## TO-DO ITEM
Each line below that contains the word "where" must be copied.

━━━━

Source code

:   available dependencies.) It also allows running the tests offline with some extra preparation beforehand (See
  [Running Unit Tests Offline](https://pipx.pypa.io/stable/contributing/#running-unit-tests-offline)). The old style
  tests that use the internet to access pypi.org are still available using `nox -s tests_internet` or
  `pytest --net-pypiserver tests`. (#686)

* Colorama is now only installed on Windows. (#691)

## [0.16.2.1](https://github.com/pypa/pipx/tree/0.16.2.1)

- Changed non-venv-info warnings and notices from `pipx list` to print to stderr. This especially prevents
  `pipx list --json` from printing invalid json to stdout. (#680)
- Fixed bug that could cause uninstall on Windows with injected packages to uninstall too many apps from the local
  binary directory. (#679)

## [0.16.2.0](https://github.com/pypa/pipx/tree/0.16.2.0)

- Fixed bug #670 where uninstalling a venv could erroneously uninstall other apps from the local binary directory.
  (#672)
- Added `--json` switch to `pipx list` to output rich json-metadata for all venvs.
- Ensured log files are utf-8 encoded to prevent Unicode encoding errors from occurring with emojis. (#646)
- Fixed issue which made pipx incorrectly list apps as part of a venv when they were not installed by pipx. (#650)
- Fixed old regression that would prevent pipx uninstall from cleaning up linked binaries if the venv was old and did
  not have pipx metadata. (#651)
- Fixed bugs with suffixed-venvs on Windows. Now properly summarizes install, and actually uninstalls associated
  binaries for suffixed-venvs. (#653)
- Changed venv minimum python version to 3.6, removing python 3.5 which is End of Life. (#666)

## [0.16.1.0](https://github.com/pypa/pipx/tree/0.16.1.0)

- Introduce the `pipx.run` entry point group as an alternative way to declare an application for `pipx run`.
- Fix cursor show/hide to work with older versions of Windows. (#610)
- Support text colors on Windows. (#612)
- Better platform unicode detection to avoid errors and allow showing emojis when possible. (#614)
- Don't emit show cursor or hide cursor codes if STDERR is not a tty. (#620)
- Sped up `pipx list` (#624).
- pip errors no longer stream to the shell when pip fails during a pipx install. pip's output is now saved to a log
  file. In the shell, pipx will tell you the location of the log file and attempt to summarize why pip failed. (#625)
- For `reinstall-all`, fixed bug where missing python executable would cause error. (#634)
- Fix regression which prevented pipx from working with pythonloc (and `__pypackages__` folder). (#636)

━━━━

## COMPLETED EXERCISE
- Fixed bug #670 where uninstalling a venv could erroneously uninstall other apps from the local binary directory.
- For `reinstall-all`, fixed bug where missing python executable would cause error. (#634)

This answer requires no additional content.